Merter (2012, s. 241) zaman ve ölüm mevzularını irdeleyen, nefs mertebeleri ilminin ve latif duygular psikolojisinin; yaşadığımız çağın temel patolojisi olan “ölüm korkusu”na, çok belirgin bir rahatlama getireceği inancındadır. Ona göre bilinçdışına atılmış ölüm korkusu sadece ferdi bir sorun değil, bütün bir medeniyetin varoluş tarzını belirleyen, dünyanın geleceği ile ilgili vahim bir problemdir. Bu korku gün geçtikçe, nefsin alt katlarında sıkışıp kalan insanı ve buna bağlı olarak çevresini yıpratıp tüketir.

Durumun vahametini hisseden batılı filozof ve psikologların, son yüzyıl içerisinde, akılcı yollarla, hummalı bir şekilde insanın son sorularından ilki olan ölüm korkusuyla baş etmeye çalıştıklarını görürüz. Örneğin Yalom, Varoluşçu Psikoterapi kitabının büyük bölümünü ölüme ayırmıştır. Tüm bu eserler okunduğunda ortaya çıkan hayret verici gerçek, ölüm konusunda rahatlatıcı tek bir açıklamanın bile getirilmemiş olmasıdır. Rasyonel akılla, hatta sufilerin “ilme’l yakin (bilerek yaklaşma)” diye tanımladıkları bakış açısıyla bile, ölüm gerçeğine vakıf olmak mümkün değildir. Bu ve

daha sonraki “ayne’l yakin (görerek yaklaşma)” mertebesinden geçip “Hakke’l yakin”

mertebesine gelindiğinde ölüm ancak “yaşanarak” anlaşılabilmektedir.

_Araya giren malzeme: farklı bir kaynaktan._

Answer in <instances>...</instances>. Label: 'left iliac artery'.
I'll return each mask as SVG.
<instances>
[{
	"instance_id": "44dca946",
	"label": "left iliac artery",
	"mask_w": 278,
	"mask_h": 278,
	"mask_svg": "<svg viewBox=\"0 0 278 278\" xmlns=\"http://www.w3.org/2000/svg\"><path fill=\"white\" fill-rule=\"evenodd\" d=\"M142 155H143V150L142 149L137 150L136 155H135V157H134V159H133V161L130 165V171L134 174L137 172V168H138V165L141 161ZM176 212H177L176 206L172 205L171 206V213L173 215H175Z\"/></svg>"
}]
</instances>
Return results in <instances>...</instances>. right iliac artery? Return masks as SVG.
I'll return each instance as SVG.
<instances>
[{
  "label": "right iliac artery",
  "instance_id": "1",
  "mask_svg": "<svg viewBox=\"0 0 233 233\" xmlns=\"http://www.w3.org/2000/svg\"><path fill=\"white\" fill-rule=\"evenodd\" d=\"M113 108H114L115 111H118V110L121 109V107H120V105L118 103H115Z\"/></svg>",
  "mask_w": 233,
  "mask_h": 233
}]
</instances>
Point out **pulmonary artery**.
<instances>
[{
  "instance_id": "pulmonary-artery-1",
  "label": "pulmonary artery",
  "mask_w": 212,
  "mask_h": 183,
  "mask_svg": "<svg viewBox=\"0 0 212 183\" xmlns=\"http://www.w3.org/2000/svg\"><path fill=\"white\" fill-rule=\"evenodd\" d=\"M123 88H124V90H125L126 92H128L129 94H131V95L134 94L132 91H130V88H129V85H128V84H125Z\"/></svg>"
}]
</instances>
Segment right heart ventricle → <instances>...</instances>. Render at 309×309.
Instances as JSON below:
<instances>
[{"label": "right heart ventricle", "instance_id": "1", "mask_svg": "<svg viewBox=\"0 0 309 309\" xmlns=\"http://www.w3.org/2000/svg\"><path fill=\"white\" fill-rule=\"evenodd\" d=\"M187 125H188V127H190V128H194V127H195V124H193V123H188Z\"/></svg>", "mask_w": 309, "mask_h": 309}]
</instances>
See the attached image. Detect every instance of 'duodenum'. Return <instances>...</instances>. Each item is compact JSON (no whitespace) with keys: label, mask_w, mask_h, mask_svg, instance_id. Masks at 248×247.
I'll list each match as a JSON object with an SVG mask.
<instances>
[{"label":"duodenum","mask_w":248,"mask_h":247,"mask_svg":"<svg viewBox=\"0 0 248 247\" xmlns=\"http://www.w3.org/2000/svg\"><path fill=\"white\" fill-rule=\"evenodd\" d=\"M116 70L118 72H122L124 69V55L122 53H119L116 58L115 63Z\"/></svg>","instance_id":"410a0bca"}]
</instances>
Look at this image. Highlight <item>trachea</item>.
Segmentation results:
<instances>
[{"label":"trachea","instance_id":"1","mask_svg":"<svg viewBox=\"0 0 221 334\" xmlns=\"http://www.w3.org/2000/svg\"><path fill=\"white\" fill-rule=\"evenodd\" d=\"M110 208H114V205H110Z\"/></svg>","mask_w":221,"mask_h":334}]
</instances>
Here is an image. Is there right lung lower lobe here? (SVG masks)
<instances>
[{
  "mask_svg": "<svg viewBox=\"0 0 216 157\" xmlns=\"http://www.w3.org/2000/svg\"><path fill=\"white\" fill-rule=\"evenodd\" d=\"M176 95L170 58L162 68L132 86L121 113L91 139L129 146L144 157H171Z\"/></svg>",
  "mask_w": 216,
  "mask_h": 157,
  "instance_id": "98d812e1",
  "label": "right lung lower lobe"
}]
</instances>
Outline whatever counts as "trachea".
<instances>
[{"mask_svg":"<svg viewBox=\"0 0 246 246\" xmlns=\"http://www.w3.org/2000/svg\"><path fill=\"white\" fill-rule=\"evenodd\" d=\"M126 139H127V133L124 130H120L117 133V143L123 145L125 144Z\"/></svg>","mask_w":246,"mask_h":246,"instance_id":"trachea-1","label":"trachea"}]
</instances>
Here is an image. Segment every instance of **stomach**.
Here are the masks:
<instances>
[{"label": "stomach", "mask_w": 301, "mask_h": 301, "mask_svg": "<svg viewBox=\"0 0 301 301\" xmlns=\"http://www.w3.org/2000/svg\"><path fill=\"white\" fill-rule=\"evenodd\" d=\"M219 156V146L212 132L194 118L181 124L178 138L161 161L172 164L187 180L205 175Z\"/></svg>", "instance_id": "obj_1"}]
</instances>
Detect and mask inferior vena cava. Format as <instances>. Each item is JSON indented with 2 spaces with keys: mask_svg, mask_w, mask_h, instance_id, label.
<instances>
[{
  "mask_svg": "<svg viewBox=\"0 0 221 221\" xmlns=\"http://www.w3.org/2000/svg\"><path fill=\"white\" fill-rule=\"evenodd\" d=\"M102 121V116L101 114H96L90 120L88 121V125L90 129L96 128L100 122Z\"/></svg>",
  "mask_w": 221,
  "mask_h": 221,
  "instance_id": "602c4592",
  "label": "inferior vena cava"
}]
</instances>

Bu dünyada karşılaşılan travmatik olaylar, bela ve musibetler, haksızlık ve mağduriyetlere rağmen ruh sağlığını kaybetmeden ayakta kalma ve bunlarla başa çıkmada en önemli teselli ve telafi kaynağı, gerçek adaletin, güzelliğin ve ölümsüzlüğün hüküm sürdüğü bir öteki dünya inancıdır. Ahiret inancı yalnızca kişinin kendi ölüm korkusuna karşı değil aynı zamanda sevdiği yakınlarını kaybetmesinin doğurduğu yıkıcı fantezi ve yanılsamalardan da koruyucu bir rol oynar (Karaca, 2000, s. 255-257).

Ölümlü dünyanın dert ve sıkıntıları içerisinde sabır ve tevekkülle Rabbine yönelen müminin dilinden dökülen “Allah’tan geldik ve Allah’a döneceğiz” (Bakara/2, 156) ifadesinin dışa vurduğu sonsuz güven duygusu ve ruh selametinin, inancın gücü dışında başka hiçbir yolla elde edilemeyecek eşsiz bir koruyucu değere sahip olduğu görülmktedir (Hökelekli, 2012, s. 151).